Another major hurdle is the question of regulation, which is completely reliant on the stance of governments towards cryptocurrencies. The challenges that impede the rapid adoption of tokenized assets include risks associated with cryptocurrency fraud and the lack of clear guidelines that would define such assets in many jurisdictions. Should universal guidelines be introduced, they would launch a truly global scale of real-world asset tokenization on both the institutional and retail investor levels. However, at present, this prospect is distant at best, and most investors will have to contend with either localized investments in real-world assets, or deal with risk management.
The Future of Tokenization
Almost anything can be tokenized, ranging from real estate and commodities to agricultural goods and merchandise. This opens up vast opportunities for businesses to sell their products and services in the Web3 domain to a completely new audience of investors. The progress already being made in the United States on the legislative level aimed at recognizing the status of tokenized assets means that adoption is sure to accelerate.
Available forecasts provide valuable insights into the future of tokenized real-world assets, which are currently valued at $300 billion.
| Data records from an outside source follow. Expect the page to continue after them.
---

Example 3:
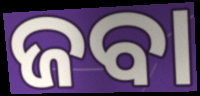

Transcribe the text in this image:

ଜବା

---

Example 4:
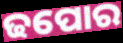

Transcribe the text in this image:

ଢପୋର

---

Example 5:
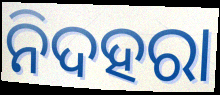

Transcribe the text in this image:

ନିଦହରା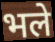
भले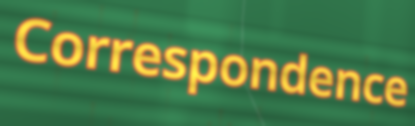
CorrespondenceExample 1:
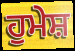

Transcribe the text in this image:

ਹੁਮੇਸ਼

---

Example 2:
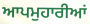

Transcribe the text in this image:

ਆਪਮੁਹਾਰੀਆਂ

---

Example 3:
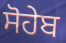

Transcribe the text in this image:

ਸੋਹੇਬ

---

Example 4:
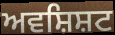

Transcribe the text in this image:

ਅਵਸ਼ਿਸ਼ਟ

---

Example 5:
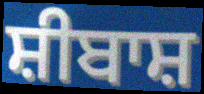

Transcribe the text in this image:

ਸ਼ੀਬਾਸ਼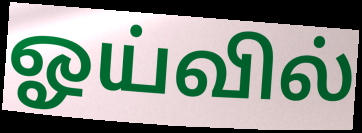
ஓய்வில்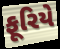
ફૂરિયે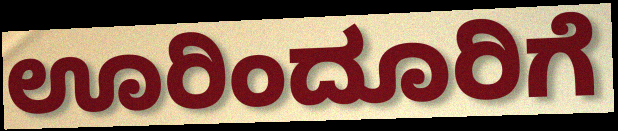
ಊರಿಂದೂರಿಗೆ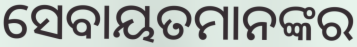
ସେବାୟତମାନଙ୍କର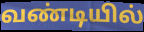
வண்டியில்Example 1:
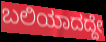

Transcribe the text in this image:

ಬಲಿಯಾದದ್ದೇ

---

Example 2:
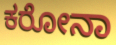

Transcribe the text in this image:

ಕರೋನಾ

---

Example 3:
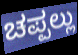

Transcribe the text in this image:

ಚಪ್ಪಲ್ಲು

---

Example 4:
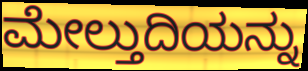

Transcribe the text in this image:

ಮೇಲ್ತುದಿಯನ್ನು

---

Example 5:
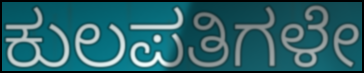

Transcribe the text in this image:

ಕುಲಪತಿಗಳೇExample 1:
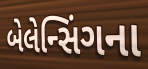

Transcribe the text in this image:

બેલેન્સિંગના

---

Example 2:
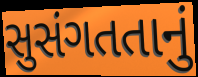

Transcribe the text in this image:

સુસંગતતાનું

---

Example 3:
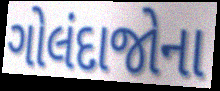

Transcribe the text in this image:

ગોલંદાજોના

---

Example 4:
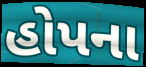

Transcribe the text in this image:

હોપના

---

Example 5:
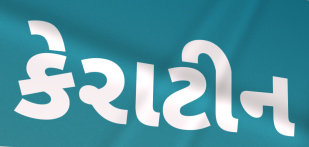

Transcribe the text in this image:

કેરાટીન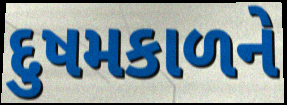
દુષમકાળનેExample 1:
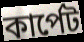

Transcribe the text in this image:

কার্পেট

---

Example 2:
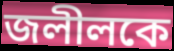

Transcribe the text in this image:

জলীলকে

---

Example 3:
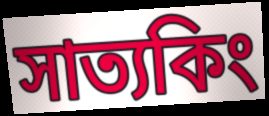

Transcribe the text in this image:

সাত্যকিং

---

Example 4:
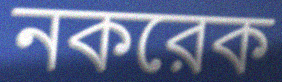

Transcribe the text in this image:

নকরেক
Projections until 2030 indicate that the market could grow to as much as $10 trillion, according to Roland Berger, a 40x increase of the present value in 2023. The same analysts state that such estimates are conservative and based on current bearish market statistics. Should the market grow in light of the resolution of global conflicts and the lifting of restrictions, we could witness a significant boost in investments directed at real-world tokenization instruments.
Whatever the commodity or digital instrument, the blockchain can digitize it and make it available for sale. Though such an outlook makes the blockchain seem more like a huge marketplace, rather than a technology capable of being applied in many real-world industries, the fact is that Web3 is the future of real-world industries and the blockchain is its basis.